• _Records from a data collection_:
|---|

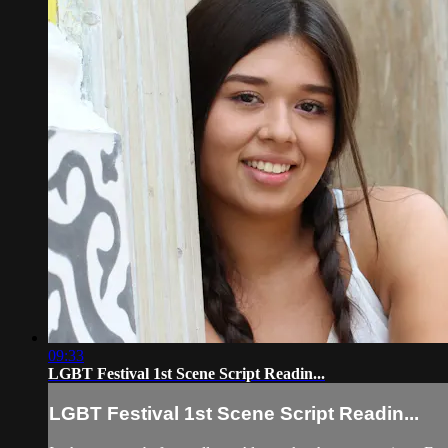
09:33
LGBT Festival 1st Scene Script Readin...
LGBT Festival 1st Scene Script Readin...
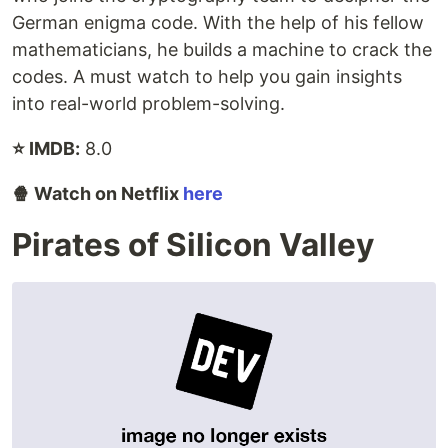
German enigma code. With the help of his fellow
mathematicians, he builds a machine to crack the
codes. A must watch to help you gain insights
into real-world problem-solving.
⭐ IMDB:
8.0
🍿 Watch on Netflix
here
Pirates of Silicon Valley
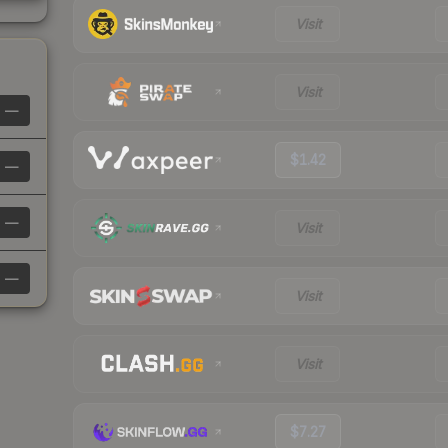
Visit
Visit
—
$1.42
—
—
Visit
—
Visit
Visit
$7.27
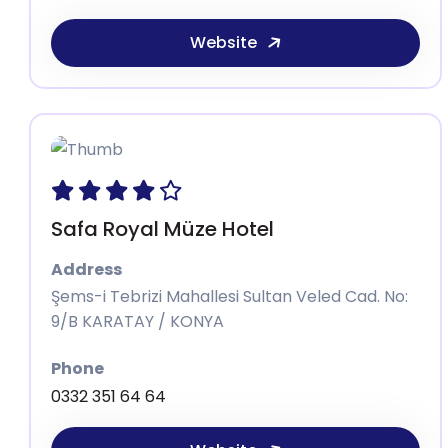
Website
Safa Royal Müze Hotel
Address
Şems-i Tebrizi Mahallesi Sultan Veled Cad. No:
9/B KARATAY / KONYA
Phone
0332 351 64 64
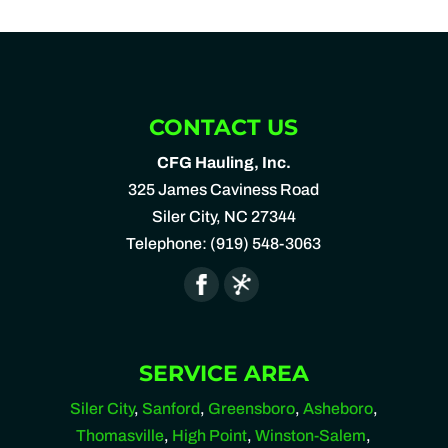
CONTACT US
CFG Hauling, Inc.
325 James Caviness Road
Siler City
,
NC
27344
Telephone:
(919) 548-3063
SERVICE AREA
Siler City
,
Sanford
,
Greensboro
,
Asheboro
,
Thomasville
,
High Point
,
Winston-Salem
,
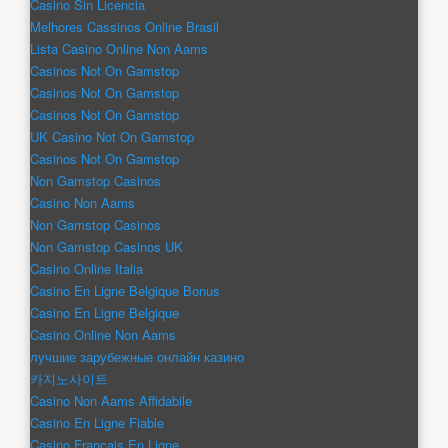
Casino Sin Licencia
Melhores Cassinos Online Brasil
Lista Casino Online Non Aams
Casinos Not On Gamstop
Casinos Not On Gamstop
Casinos Not On Gamstop
UK Casino Not On Gamstop
Casinos Not On Gamstop
Non Gamstop Casinos
Casino Non Aams
Non Gamstop Casinos
Non Gamstop Casinos UK
Casino Online Italia
Casino En Ligne Belgique Bonus
Casino En Ligne Belgique
Casino Online Non Aams
лучшие зарубежные онлайн казино
카지노사이트
Casino Non Aams Affidabile
Casino En Ligne Fiable
Casino Français En Ligne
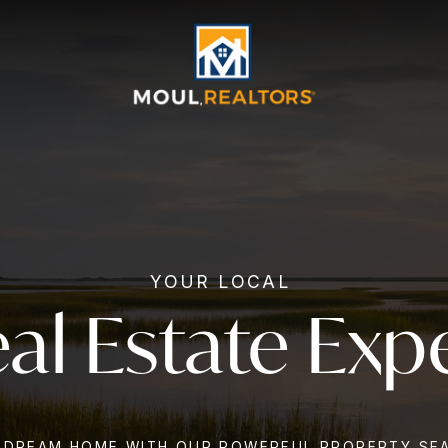
YOUR LOCAL
al Estate Exp
 DREAM HOME WITH OUR POWERFUL PROPERTY SE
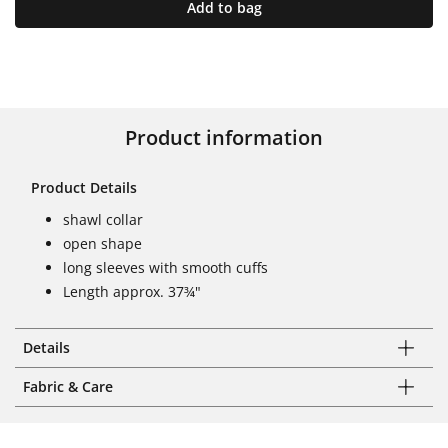
Add to bag
Product information
Product Details
shawl collar
open shape
long sleeves with smooth cuffs
Length approx. 37¾"
Details
Fabric & Care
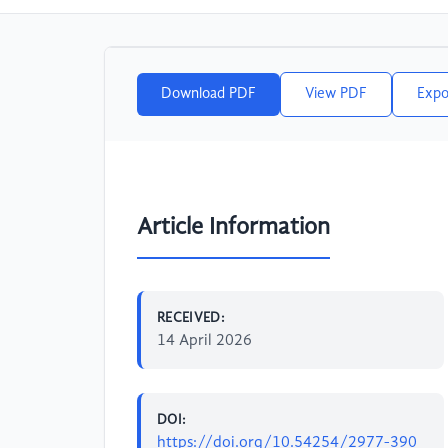
Download PDF
View PDF
Expo
Article Information
RECEIVED:
14 April 2026
DOI:
https://doi.org/10.54254/2977-390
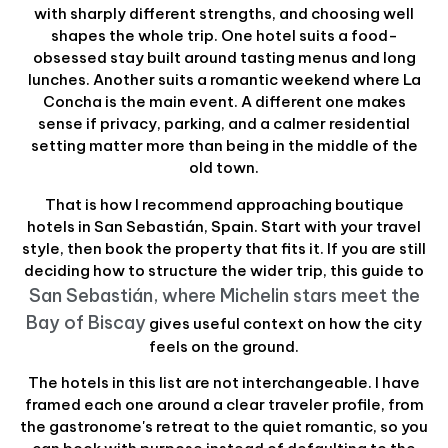
with sharply different strengths, and choosing well
shapes the whole trip. One hotel suits a food-
obsessed stay built around tasting menus and long
lunches. Another suits a romantic weekend where La
Concha is the main event. A different one makes
sense if privacy, parking, and a calmer residential
setting matter more than being in the middle of the
old town.
That is how I recommend approaching boutique
hotels in San Sebastián, Spain. Start with your travel
style, then book the property that fits it. If you are still
deciding how to structure the wider trip, this guide to
San Sebastián, where Michelin stars meet the
Bay of Biscay
gives useful context on how the city
feels on the ground.
The hotels in this list are not interchangeable. I have
framed each one around a clear traveler profile, from
the gastronome's retreat to the quiet romantic, so you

|---|

• _Problem to work on_: Write out every entry above exactly as it stands, minus the pictures.

• _Response to the exercise_:
09:33
LGBT Festival 1st Scene Script Readin...
LGBT Festival 1st Scene Script Readin...
German enigma code. With the help of his fellow
mathematicians, he builds a machine to crack the
codes. A must watch to help you gain insights
into real-world problem-solving.
⭐ IMDB:
8.0
🍿 Watch on Netflix
here
Pirates of Silicon Valley
Visit
Visit
—
$1.42
—
—
Visit
—
Visit
Visit
$7.27
Website
Safa Royal Müze Hotel
Address
Şems-i Tebrizi Mahallesi Sultan Veled Cad. No:
9/B KARATAY / KONYA
Phone
0332 351 64 64
CONTACT US
CFG Hauling, Inc.
325 James Caviness Road
Siler City
,
NC
27344
Telephone:
(919) 548-3063
SERVICE AREA
Siler City
,
Sanford
,
Greensboro
,
Asheboro
,
Thomasville
,
High Point
,
Winston-Salem
,
Casino Sin Licencia
Melhores Cassinos Online Brasil
Lista Casino Online Non Aams
Casinos Not On Gamstop
Casinos Not On Gamstop
Casinos Not On Gamstop
UK Casino Not On Gamstop
Casinos Not On Gamstop
Non Gamstop Casinos
Casino Non Aams
Non Gamstop Casinos
Non Gamstop Casinos UK
Casino Online Italia
Casino En Ligne Belgique Bonus
Casino En Ligne Belgique
Casino Online Non Aams
лучшие зарубежные онлайн казино
카지노사이트
Casino Non Aams Affidabile
Casino En Ligne Fiable
Casino Français En Ligne
YOUR LOCAL
al Estate Exp
 DREAM HOME WITH OUR POWERFUL PROPERTY SE
Add to bag
Product information
Product Details
shawl collar
open shape
long sleeves with smooth cuffs
Length approx. 37¾"
Details
Fabric & Care
Download PDF
View PDF
Expo
Article Information
RECEIVED:
14 April 2026
DOI:
https://doi.org/10.54254/2977-390
with sharply different strengths, and choosing well
shapes the whole trip. One hotel suits a food-
obsessed stay built around tasting menus and long
lunches. Another suits a romantic weekend where La
Concha is the main event. A different one makes
sense if privacy, parking, and a calmer residential
setting matter more than being in the middle of the
old town.
That is how I recommend approaching boutique
hotels in San Sebastián, Spain. Start with your travel
style, then book the property that fits it. If you are still
deciding how to structure the wider trip, this guide to
San Sebastián, where Michelin stars meet the
Bay of Biscay
gives useful context on how the city
feels on the ground.
The hotels in this list are not interchangeable. I have
framed each one around a clear traveler profile, from
the gastronome's retreat to the quiet romantic, so you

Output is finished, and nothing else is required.